So richtig viel Neues gibt es vom ältesten und größten Verein des Ortes, der Kirchengemeinde, nicht zu berichten. Veränderungen brauchen bei Kirchens ja eher Jahrzehnte statt Jahre. Obwohl – so ganz stimmt das bisher Gesagte ja nicht.
1. ist die Kirche kein Verein. Ja, man tritt aktiv ein bzw. wird als Kind von den Eltern eingetreten. Ja, man zahlt einen monatlichen Betrag, der sich allerdings gerechterweise an der Höhe des Einkommens orientiert. Und ja: Man findet wie in jedem Verein zahlreiche Möglichkeiten, sich aktiv einzubringen. Aber im Unterschied zu einem Sportler oder Brieftaubenzüchter ist man entweder ganz Christ oder gar nicht. Fußballer sein kann ich, wenn ich zweimal die Woche trainiere und am Wochenende ein Spiel habe. Christ kann ich nicht sein, nur weil ich regelmäßig - zum Beispiel einmal im Jahr - zu Weihnachten zum Gottesdienst gehe. Entweder bestimmt mein Gottvertrauen, meine Liebe zu Jesus, meine ungebremste Lebens- und Auferstehungshoffnung mein ganzes Leben 24/7, oder es bestimmt mein Leben nicht. Ein Teilzeit- oder Hobbychristentum kennt die Bibel jedenfalls nicht. Die Kirche ist kein Verein, sondern eine starke Gemeinschaft, die aus dem Dornröschenschlaf der Volkskirchlichkeit wachgeküsst werden muss. Diese Taufpraxis ohne weitere Folgen, diese feucht-fröhliche Christenproduktion ohne anschließenden Pflege- und Wartungsvertrag hat keine fröhlichen, bewussten, mündigen, aktiven und heilsgewissen Christen hervorgebracht, sondern staubige Karteileichen, die keine Ahnung haben, welch eine bahnbrechende und lebensverändernde Bedeutung der Glaube für ihren Alltag haben kann.
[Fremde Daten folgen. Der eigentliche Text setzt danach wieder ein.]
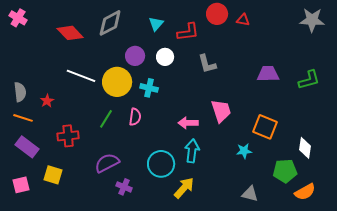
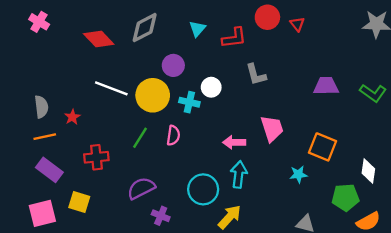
red triangle: (243, 20) -> (297, 24), turned 40
white circle: (165, 57) -> (211, 87), moved
green L-shape: (309, 80) -> (373, 93), turned 50
orange line: (23, 118) -> (45, 137), turned -30
pink square: (21, 185) -> (42, 213), size x1.4

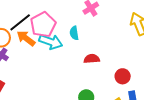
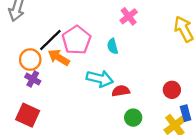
cyan arrow: (51, 42) -> (100, 79), moved
red semicircle: (92, 59) -> (121, 91), moved

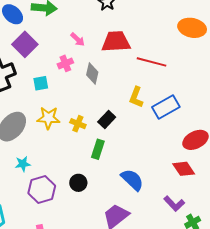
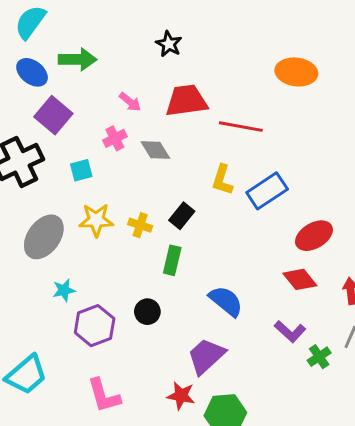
gray diamond: (92, 73) -> (155, 150), turned -40

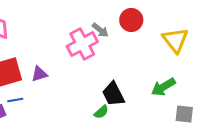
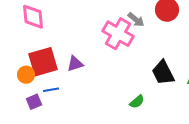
pink cross: (82, 44) -> (118, 34), turned -32
black trapezoid: (113, 94) -> (163, 73), moved

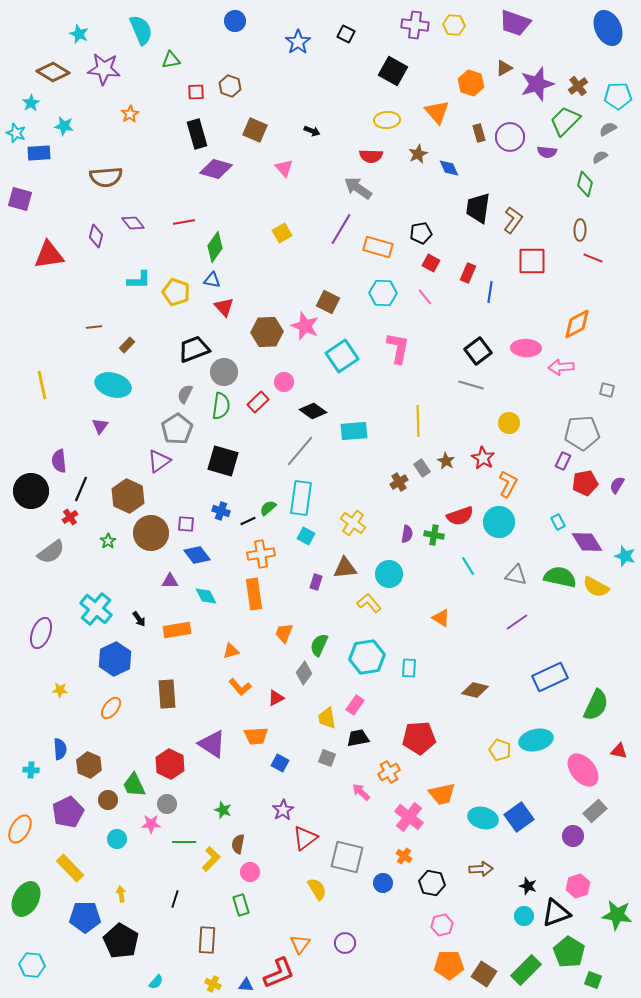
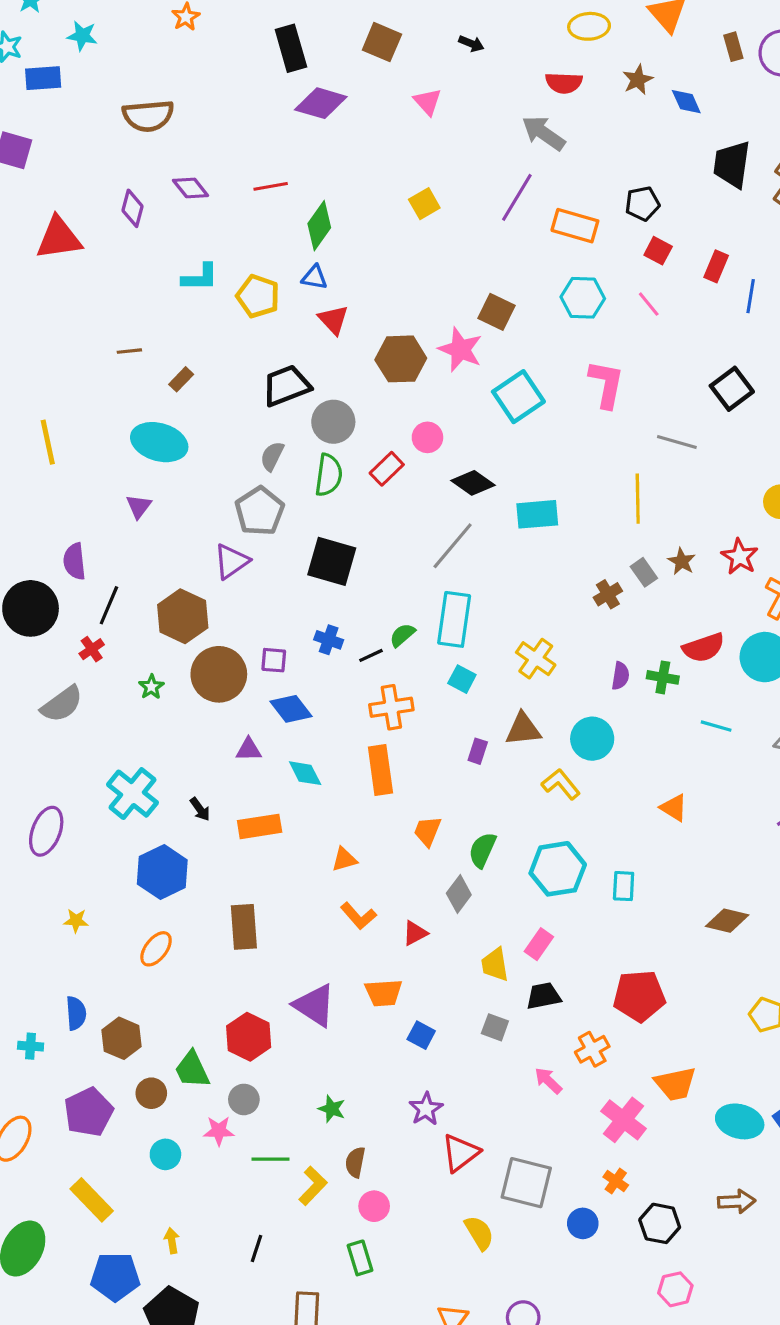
gray line: (471, 385) -> (677, 442), moved
cyan line: (468, 566) -> (716, 726), turned -42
Als meine Frau und ich uns im Sommer 2009 in einem Gottesdienst vorstellten und hier bewarben, hörte ich vor der Kirche das lautstarke Getuschel einer älteren Wendeburgerin.
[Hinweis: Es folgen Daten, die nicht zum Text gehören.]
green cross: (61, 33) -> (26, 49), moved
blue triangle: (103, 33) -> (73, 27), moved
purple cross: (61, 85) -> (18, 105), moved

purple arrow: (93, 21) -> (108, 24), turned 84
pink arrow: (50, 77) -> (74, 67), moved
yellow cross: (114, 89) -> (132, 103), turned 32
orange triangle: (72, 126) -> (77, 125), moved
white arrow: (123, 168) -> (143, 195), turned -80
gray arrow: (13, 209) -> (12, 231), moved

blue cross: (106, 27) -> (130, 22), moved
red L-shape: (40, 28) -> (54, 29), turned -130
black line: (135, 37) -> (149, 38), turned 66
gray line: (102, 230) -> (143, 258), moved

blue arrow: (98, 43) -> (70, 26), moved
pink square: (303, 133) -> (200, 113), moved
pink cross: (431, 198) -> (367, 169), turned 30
Sie sagte zu einer anderen: "Das ist der, der uns einmal beerdigen wird." Gut, inzwischen haben wir in den Jahren hier über 450 Menschen beerdigt. Das sind ungefähr zahlenmäßig alle Einwohner aus Rüper und Wense zusammen. Oder 90% Sophiental. Und ich wundere mich immer noch, dass viele Trauerfeiern so viel voller sind als unsere Gottesdienste.
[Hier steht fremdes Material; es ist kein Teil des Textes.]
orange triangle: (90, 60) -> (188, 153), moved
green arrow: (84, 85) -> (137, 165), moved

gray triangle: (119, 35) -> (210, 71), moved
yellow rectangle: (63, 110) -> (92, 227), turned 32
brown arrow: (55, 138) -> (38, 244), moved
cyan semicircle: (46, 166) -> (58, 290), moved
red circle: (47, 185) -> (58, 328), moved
Gut, bei uns gibt es danach meistens nichts zu essen. Aber warum bekommt da ein Mensch, von dem wir Abschied nehmen, viel mehr Ehre und Aufmerksamkeit als Gott, der uns zu einem Leben mit ihm bestimmt hat? Seine Liebe dürfen wir jeden Sonntag gemeinsam feiern.
Und nein: Unsere Gottesdienste sind nicht trauriger als eine Trauerfeier.
Wir sind doch nicht nur hier, um noch den einen oder die andere unter die Erde zu bringen, sondern um euch das froh machende, rettende und hoffnungsvolle Evangelium ans Herz zu legen, dass Gott uns liebt, obwohl wir kaum noch von ihm wissen wollen; dass er uns frei macht von den Ansprüchen, den andere oder wir selbst an uns stellen; dass er vergibt, wenn wir Bockmist gebaut haben, und dass wir durch Jesus Frieden mit Gott haben dürfen. Wenn du dich damit beschenken lässt, kann ich dich dann vielleicht auch noch beruhigt unter die Erde bringen. Auch wenn ich das eigentlich viel lieber einem Nachfolger überlassen würde, wenn es denn dann jemanden gibt. Denn mit den Jahren wachsen einem die Menschen hier wirklich ans Herz.